● **Work item**
Your task is to repeat exactly the lines below between the line holding "right wrist: (250, 263)" and the line holding "left ankle: (74, 592)", inclusive, and only those.

Bounding boxes with keypoints

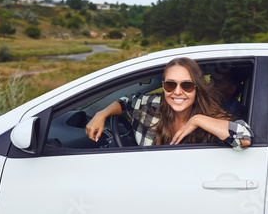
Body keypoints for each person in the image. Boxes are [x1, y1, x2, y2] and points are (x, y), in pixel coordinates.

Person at [85, 57, 253, 150]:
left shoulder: (211, 116)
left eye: (186, 85)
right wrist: (101, 114)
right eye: (170, 84)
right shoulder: (150, 105)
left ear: (197, 88)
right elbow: (126, 102)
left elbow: (244, 138)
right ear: (163, 86)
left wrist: (197, 120)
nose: (177, 92)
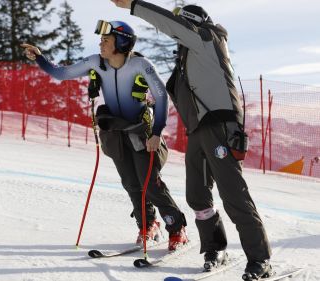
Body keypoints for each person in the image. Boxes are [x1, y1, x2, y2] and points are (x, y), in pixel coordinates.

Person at [110, 0, 273, 279]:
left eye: (182, 22)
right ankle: (215, 248)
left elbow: (172, 25)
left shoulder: (207, 37)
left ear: (191, 22)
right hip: (198, 131)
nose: (178, 33)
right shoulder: (191, 55)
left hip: (219, 127)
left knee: (234, 196)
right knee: (197, 196)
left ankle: (260, 260)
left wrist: (135, 5)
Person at [21, 20, 188, 251]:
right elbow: (61, 73)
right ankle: (147, 225)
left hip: (141, 133)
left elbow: (162, 98)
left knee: (150, 184)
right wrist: (39, 57)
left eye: (106, 40)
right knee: (131, 183)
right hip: (115, 133)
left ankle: (177, 228)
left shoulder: (141, 64)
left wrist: (157, 133)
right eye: (101, 40)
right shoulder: (96, 62)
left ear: (121, 42)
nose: (100, 44)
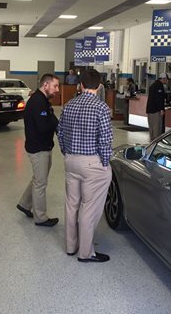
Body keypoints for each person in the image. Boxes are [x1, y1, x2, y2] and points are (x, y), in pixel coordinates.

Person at [57, 69, 113, 263]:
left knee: (72, 204)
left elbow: (60, 132)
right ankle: (86, 252)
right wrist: (105, 164)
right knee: (89, 208)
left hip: (71, 161)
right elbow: (105, 140)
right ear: (99, 86)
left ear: (80, 85)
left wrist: (66, 152)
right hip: (92, 163)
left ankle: (71, 246)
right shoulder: (102, 108)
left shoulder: (69, 105)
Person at [16, 74, 60, 227]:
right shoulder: (39, 102)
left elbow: (50, 119)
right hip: (38, 148)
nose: (57, 90)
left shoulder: (43, 100)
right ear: (45, 85)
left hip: (42, 146)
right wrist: (54, 122)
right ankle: (40, 217)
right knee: (41, 183)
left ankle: (24, 204)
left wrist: (53, 120)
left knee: (37, 179)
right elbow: (43, 127)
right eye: (55, 86)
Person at [146, 73, 168, 141]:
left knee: (152, 127)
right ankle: (156, 142)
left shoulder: (154, 84)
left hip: (150, 109)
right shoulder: (159, 86)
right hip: (155, 110)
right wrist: (161, 109)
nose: (166, 81)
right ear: (163, 79)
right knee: (157, 127)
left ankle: (152, 140)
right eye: (166, 79)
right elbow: (158, 99)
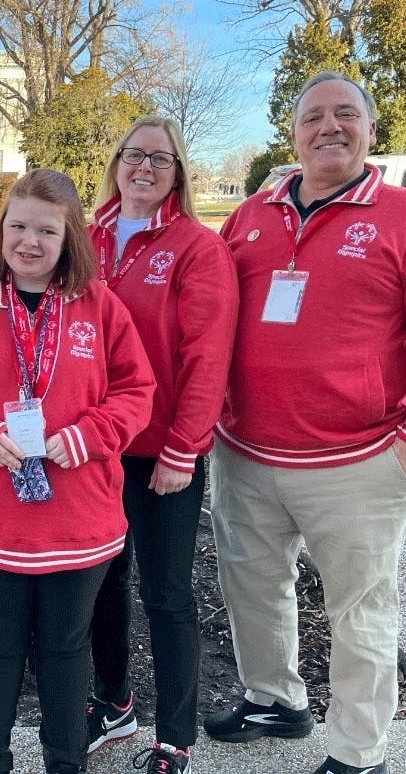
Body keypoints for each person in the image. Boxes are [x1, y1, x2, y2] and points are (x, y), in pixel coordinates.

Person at [204, 72, 406, 774]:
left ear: (370, 130)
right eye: (313, 117)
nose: (329, 127)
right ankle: (274, 700)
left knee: (360, 611)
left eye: (345, 114)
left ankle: (359, 749)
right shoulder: (252, 216)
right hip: (246, 452)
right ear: (293, 135)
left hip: (357, 461)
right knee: (252, 588)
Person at [0, 168, 156, 774]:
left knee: (65, 648)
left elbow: (137, 390)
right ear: (2, 228)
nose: (29, 242)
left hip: (79, 517)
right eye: (18, 226)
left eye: (46, 231)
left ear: (69, 236)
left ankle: (65, 761)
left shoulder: (100, 307)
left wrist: (88, 436)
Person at [84, 117, 238, 774]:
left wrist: (185, 447)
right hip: (93, 447)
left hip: (161, 453)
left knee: (167, 593)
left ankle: (175, 736)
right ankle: (113, 702)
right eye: (134, 154)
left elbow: (208, 357)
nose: (144, 167)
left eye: (161, 158)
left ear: (178, 174)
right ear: (116, 163)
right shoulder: (83, 238)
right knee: (101, 581)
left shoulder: (196, 248)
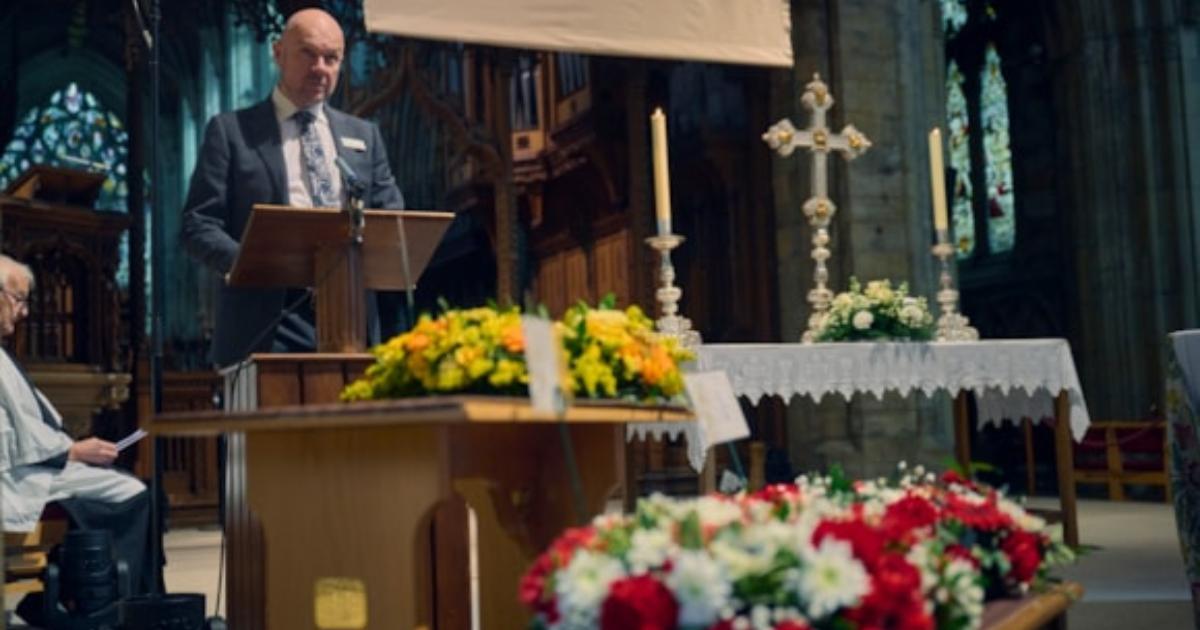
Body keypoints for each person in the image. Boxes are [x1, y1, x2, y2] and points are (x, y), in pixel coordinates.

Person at [181, 7, 405, 368]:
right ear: (278, 52)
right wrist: (250, 263)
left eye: (331, 58)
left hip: (348, 320)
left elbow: (392, 217)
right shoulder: (232, 132)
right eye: (308, 54)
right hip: (266, 323)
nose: (321, 68)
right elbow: (198, 224)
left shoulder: (364, 136)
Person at [0, 254, 158, 611]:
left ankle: (74, 592)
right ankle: (106, 601)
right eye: (19, 299)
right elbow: (8, 440)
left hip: (30, 467)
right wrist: (72, 452)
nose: (24, 312)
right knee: (131, 492)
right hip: (15, 477)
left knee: (124, 485)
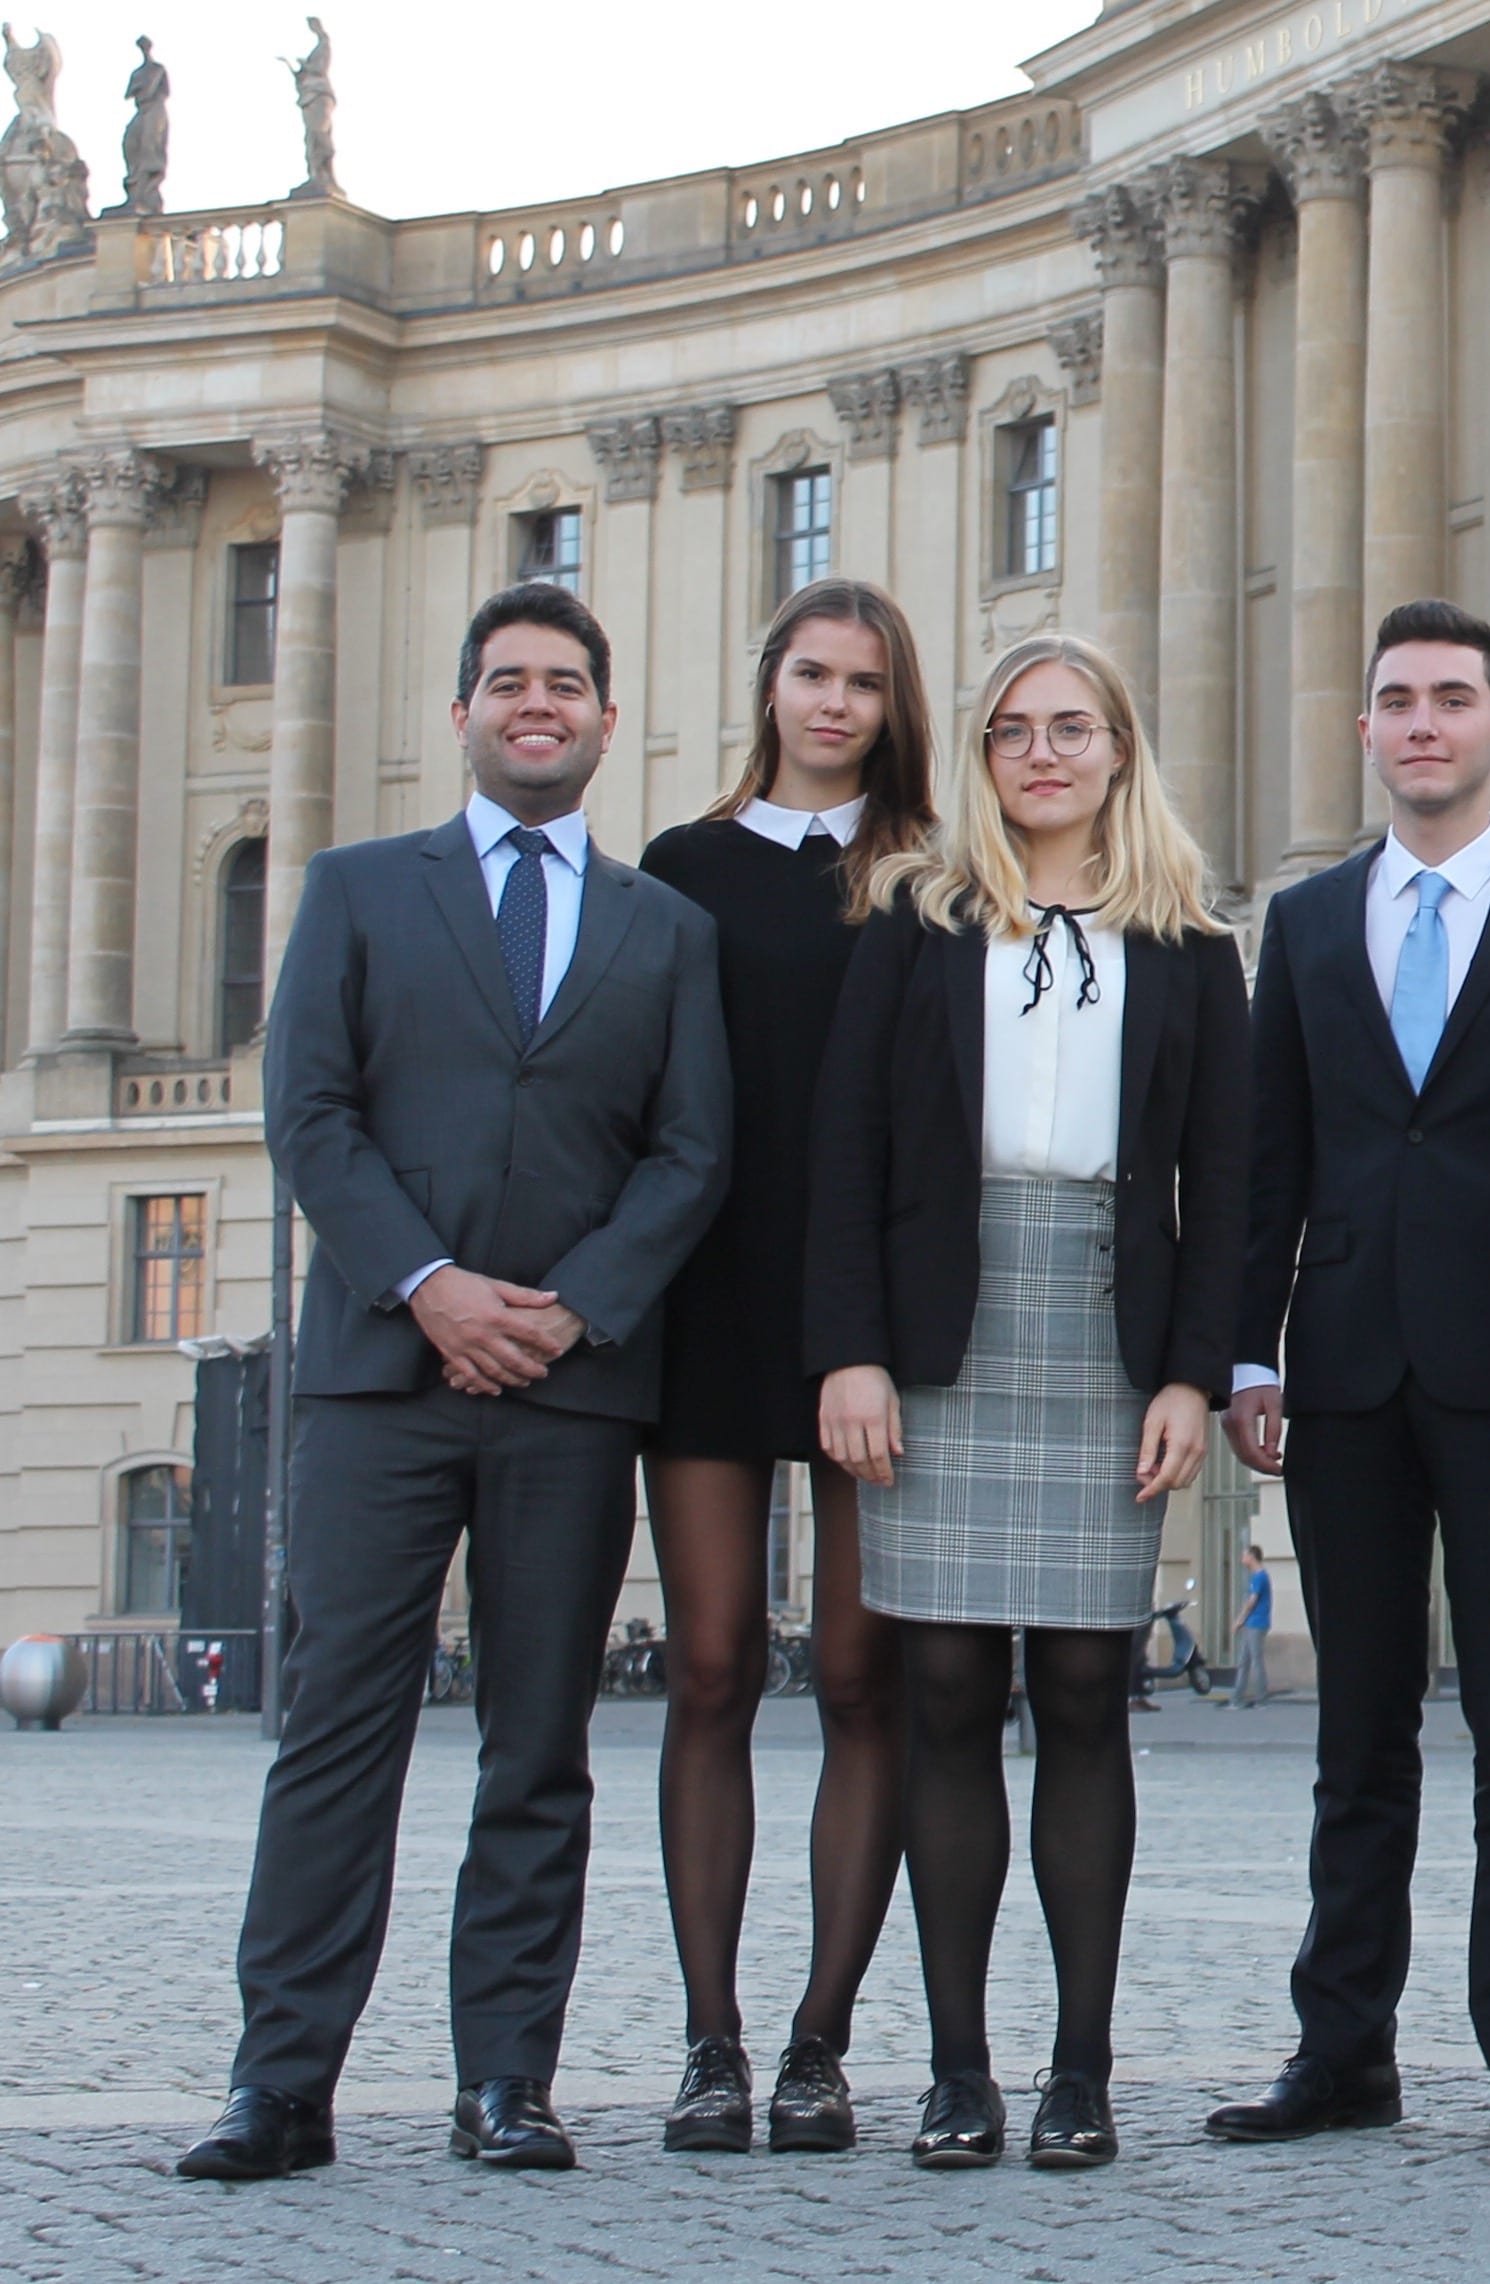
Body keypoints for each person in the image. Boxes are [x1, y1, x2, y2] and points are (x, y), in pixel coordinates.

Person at [181, 583, 731, 2180]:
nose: (536, 704)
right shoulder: (358, 890)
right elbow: (312, 1115)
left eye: (565, 684)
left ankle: (510, 2083)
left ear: (606, 723)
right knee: (336, 1736)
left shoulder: (666, 931)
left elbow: (692, 1153)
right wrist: (429, 1289)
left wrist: (570, 1310)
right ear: (464, 715)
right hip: (377, 1376)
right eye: (507, 682)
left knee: (537, 1740)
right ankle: (281, 2083)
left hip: (567, 1391)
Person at [805, 632, 1250, 2172]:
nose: (1042, 754)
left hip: (1106, 1334)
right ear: (980, 758)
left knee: (1080, 1696)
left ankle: (1078, 2070)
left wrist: (1196, 1371)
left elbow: (1231, 1186)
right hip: (939, 1330)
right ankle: (956, 2072)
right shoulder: (913, 923)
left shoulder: (1191, 942)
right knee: (939, 1700)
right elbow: (844, 1154)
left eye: (1072, 730)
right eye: (1013, 731)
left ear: (1122, 751)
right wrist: (847, 1350)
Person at [1208, 600, 1490, 2157]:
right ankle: (1343, 2050)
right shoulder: (1304, 927)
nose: (1423, 722)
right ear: (1366, 732)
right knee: (1356, 1733)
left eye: (1453, 699)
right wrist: (1249, 1350)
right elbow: (1270, 1161)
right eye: (1397, 700)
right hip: (1349, 1375)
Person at [632, 578, 939, 2156]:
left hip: (870, 1326)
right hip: (706, 1301)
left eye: (866, 684)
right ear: (769, 686)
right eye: (812, 675)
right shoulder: (677, 871)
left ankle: (822, 2041)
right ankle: (711, 2040)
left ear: (896, 709)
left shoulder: (934, 878)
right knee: (708, 1668)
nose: (834, 705)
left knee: (857, 1676)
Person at [1233, 1546, 1272, 1706]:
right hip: (1252, 1623)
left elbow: (1251, 1602)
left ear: (1252, 1556)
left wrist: (1239, 1620)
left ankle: (1261, 1698)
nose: (1242, 1559)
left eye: (1244, 1555)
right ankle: (1237, 1698)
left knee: (1255, 1661)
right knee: (1245, 1661)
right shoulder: (1257, 1576)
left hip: (1256, 1623)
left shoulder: (1259, 1577)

● **Output below**
right wrist: (250, 263)
left eye: (331, 58)
left hip: (348, 320)
left elbow: (392, 217)
right shoulder: (232, 132)
right eye: (308, 54)
right hip: (266, 323)
nose: (321, 68)
right elbow: (198, 224)
left shoulder: (364, 136)
Person at [0, 254, 158, 611]:
left ankle: (74, 592)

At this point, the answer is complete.